= TASK OBJECTIVE =
Pick up the history of cycle speedway in Newcastle, given below, after its final sentence and carry it forward.

(EXCERPT begins)

History of Newcastle
Cycle Speedway
 

 
 
Newcastle
1947 To 1950
 
The Newcastle Harts  South London v Newcastle 1950  Whipps Cross Comets
 
 
The earliest known photograph of Cycle Speedway in the Tyneside region, - The track was in Byker 26th September 1949. Newcastle (Fossway) v Edinburgh.  If you have any memories of the early days or any other information then please send me an email Keith and we can improve the website.
 

 
 

Introduction

 
It is not certain when the first track was built and the name of the team. We may be confident that after World War 2, Newcastle, as in many other towns and cities many sports flourished and there would be many young men riding their push bikes pretending to be their speedway heroes who they would see at Brough Park every week. It is a small jump to find a piece of spare land, mark out a track and race against each other. Before long teams were formed and raced against each other, facilities became more sophisticated and the best tracks had rising starting tapes, concrete starting areas and adult supervision.

We have evidence of only one track in photographs. the track is shown above. It was situated on the Fossway, just a hundred yards or so west of Brough Park. Other tracks  known to have existed are at Roman Avenue, also off The Fossway and at Monkchester Common in Walker. Team names that have survived are Bensham Broadsiders, Brough Park Eagles, Byker Red Stars, Team Valley Meteors, Wallsend and Newcastle Harts. There is photographic evidence of a race jacket with an "N". The test team that rode at South London had tops with a small N under the left shoulder.
How long the sport survived is also not known, but it can be assumed interest would have died off after the closure of Newcastle Speedway at the end of 1951.
We now have confirmation of cycle speedway in the region in 1948. The Speedway Gazette magazine had a regular cycle speedway column, and this was in the November 13 edition. Seaton Delaval Rams can be added to our list of teams.
 

Unearthing the facts about the sport on post-war Tyneside has not been a straightforward task. As research has progressed, the information coming through has sometimes confirmed what was already known or surmised, but has also sometimes changed or contradicted existing assumptions. There was no dedicated national Cycle Speedway magazine until late 1948 or early 1949, and the initial information about the sport’s early days on Tyneside came from a trio of riders from that era, and depended on their memories, some faded newspaper clippings and old photographs, placing 1949 as the possibly earliest date.

The earliest nation-wide mentions in print of the sport came in the Junior Gazette in 1947, a section of the Speedway Gazette, and there was sufficient interest to merit a regular Cycle Speedway Gazette page within the same magazine in 1948 (John Leith’s better-known Cycle Speedway Gazette did not commence publication until 1951). In 1947 there were league competitions in Glasgow and Bradford, and Tyneside would have been ideally placed between those regions – but we have no evidence yet that the sport was running in that year.

(EXCERPT ends)
(EXTRACTED INFORMATION begins)

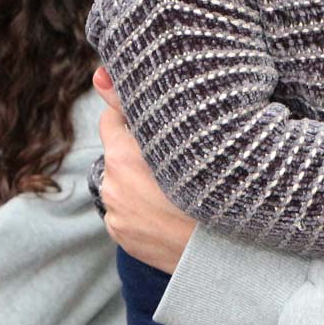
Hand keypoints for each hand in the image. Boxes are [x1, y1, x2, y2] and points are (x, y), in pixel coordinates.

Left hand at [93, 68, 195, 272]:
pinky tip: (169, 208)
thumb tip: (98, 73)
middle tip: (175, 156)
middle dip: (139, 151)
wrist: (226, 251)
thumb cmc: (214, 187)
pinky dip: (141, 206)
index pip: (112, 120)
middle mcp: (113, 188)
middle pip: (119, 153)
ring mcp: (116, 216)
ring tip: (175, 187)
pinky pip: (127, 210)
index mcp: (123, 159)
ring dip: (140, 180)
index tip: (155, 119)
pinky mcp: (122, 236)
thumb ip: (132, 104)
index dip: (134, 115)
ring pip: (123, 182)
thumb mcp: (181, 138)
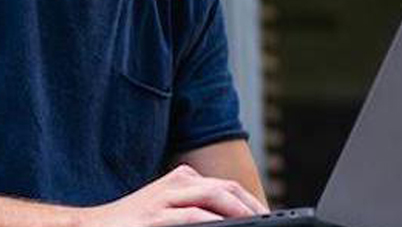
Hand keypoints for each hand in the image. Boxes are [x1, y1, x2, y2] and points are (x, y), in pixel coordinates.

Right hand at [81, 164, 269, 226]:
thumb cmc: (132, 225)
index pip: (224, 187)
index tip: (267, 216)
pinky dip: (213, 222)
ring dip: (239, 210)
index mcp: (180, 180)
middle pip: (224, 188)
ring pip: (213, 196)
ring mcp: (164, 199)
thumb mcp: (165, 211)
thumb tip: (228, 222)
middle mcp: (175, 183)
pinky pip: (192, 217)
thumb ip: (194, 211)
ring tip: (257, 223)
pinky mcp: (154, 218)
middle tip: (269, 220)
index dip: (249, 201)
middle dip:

(EXTRACTED INFORMATION ends)

= RESULT OF THIS EXERCISE =
The earliest report of activity on Tyneside appears in an autumn 1948 issue of the Cycle Speedway Gazette, which revealed the existence of some form of racing during that year, which must have been sufficiently developed to permit discussions with Edinburgh about a Test Match series in that year (according to anecdotal evidence in 1949 in another national magazine). The series never came to fruition in 1948, but did take place in 1949.

The picture has become much clearer as a result of access to the British Library’s newspaper archives, where copies are held of the Cycle Speedway Record, Cycle Speedway Monthly and Amateur Cycle Speedway magazines, as well as Graham Payne’s Cycle Speedway Annual for 1951-2. These reveal plenty of information about 1949 and 1950, but the only references to 1948 are those brief ones in the above paragraph – so we still cannot set in stone the earliest date for Cycle Speedway on Tyneside.

 

 
 

The British Library


The British Library is a great source of written information. Les Gustafson visited it a couple of times, this is what he found.

Cycle Speedway Record
 
17 June 1949. Newcastle and District Control Board was organising a knock-out competition for all interested teams Organiser was Edmund Hall, 50 Bede Close, Holy Cross, Wallsend.

Webmaster John Skinner says: I know Edmund Hall. We met a few times around 2004/2005.  Edmund it turned out was a big speedway fan and he was involved with the Wallsend Festival when I provided a Newcastle Speedway publicity stall in Wallsend's festival for 2 years running.  Edmund was quite an age but he told me he loved his speedway.
John says: Keith Dyer met with Edmund Hall in June 2014 and obtained some photos and recollections from Edmund about cycle speedway in the 1940s.  If you want to skip to the Edmund Hall page follow this link Ed Hall

1 July 1949 Mr Hall visits the magazine in London and tells them the Newcastle League consists of the following teams

Walker Mustangs,
Byker Meteors,
Byker Red Stars,
Holy Cross Demons, and
Bensham Broadsiders (Gateshead),

with challenge meetings with Seaton
Deleval Rams (North Tyneside). They were hoping that Wallsend Council would build a track (Eds note, nothing came of this as far as I am aware).

 
Cycle Speedway Monthly
 
April 1949 Jack Marshall, 28 Hartburn Terrace Seaton Deleval, captain of the Rams appeals to the League for admission, it is reluctant to do so due to the distance from Newcastle. ( In fact about 5 miles. ed ). The above proposed challenge meetings would appear to be a compromise. The Edinburgh correspondent of the magazine revealed talks were held in 1948 regarding Test Matches with Newcastle.
 
Sep/Oct 49 This issue reported the first meeting between Scottish and English clubs. The meeting was held at Wallyford (Edinburgh), the result was a win for Newcastle Edinburgh 49 - Newcastle 58.
 
Oct/Nov 49 This issue carried a report of the return meeting. The result was a win for Newcastle 73 - 52.
It commented that the Newcastle track had an automatic starting gate ( see photos ed ). Home rider Alex Temple broke a toe colliding with it! The steward was home official Chris Higgins, and police were in attendance to control the large crowd. Home stars were then lost to the sport, Billy Bird (conscripted and Jack Parker (retired).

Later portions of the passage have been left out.